Alcohol, barbiturates, or narcotics: Potentiation of orthostatic hypotension may occur
Corticosteroids, ACTH: Intensified electrolyte depletion, particularly hypokalemia, may occur.
Pressor Amines (e.g., Norepinephrine): Spironolactone reduces the vascular responsiveness to norepinephrine.
Skeletal Muscle Relaxants, Nondepolarizing (e.g., Tubocurarine): Possible increased responsiveness to the muscle relaxant may result.
Lithium: Lithium generally should not be given with diuretics. Diuretic agents reduce the renal clearance of lithium and add a high risk of lithium toxicity.

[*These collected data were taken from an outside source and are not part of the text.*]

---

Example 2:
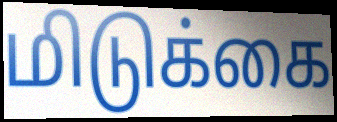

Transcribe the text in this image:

மிடுக்கை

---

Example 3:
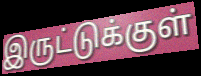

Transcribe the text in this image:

இருட்டுக்குள்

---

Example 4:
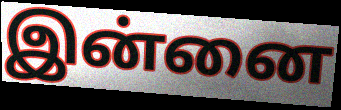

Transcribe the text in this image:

இன்னை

Nonsteroidal Anti-Inflammatory Drugs (NSAIDs): In some patients, the administration of an NSAID can reduce the diuretic, natriuretic, and antihypertensive effect of loop, potassium-sparing and thiazide diuretics.

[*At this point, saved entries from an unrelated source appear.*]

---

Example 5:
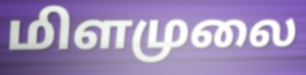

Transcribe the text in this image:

மிளமுலை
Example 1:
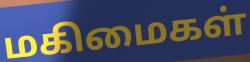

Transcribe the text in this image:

மகிமைகள்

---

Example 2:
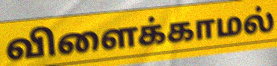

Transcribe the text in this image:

விளைக்காமல்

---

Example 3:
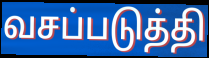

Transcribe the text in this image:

வசப்படுத்தி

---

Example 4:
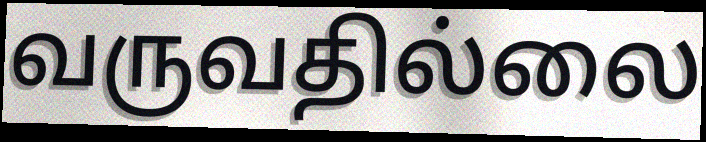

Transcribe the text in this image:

வருவதில்லை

Digoxin: Spironolactone has been shown to increase the half-life of digoxin. This may result in increased serum digoxin levels and subsequent digitalis toxicity.
Renal Dose :
Dose in Renal Impairment GFR (mL/min)
20-50 | 50% of normal dose |
10-20 | 50% of normal dose |
<10 | Use with caution. |
Dose in Patients undergoing Renal Replacement Therapies
CAPD | Not dialysed. Dose as in GFR<10 mL/min |
HD | Not dialysed. Dose as in GFR<10 mL/min |
HDF/High flux | Unknown dialysability. Dose as in GFR<10 mL/min |
CAV/VVHD | Not dialysed. Dose as in GFR=10–20 mL/min |
Hepatic Dose :
Use with caution in children with liver disease and monitor closely. Hepatic coma may be precipitated with minor changes in fluids and electrolytes. In cases of cirrhosis, therapy can be initiated with lower dose and titrated slowly.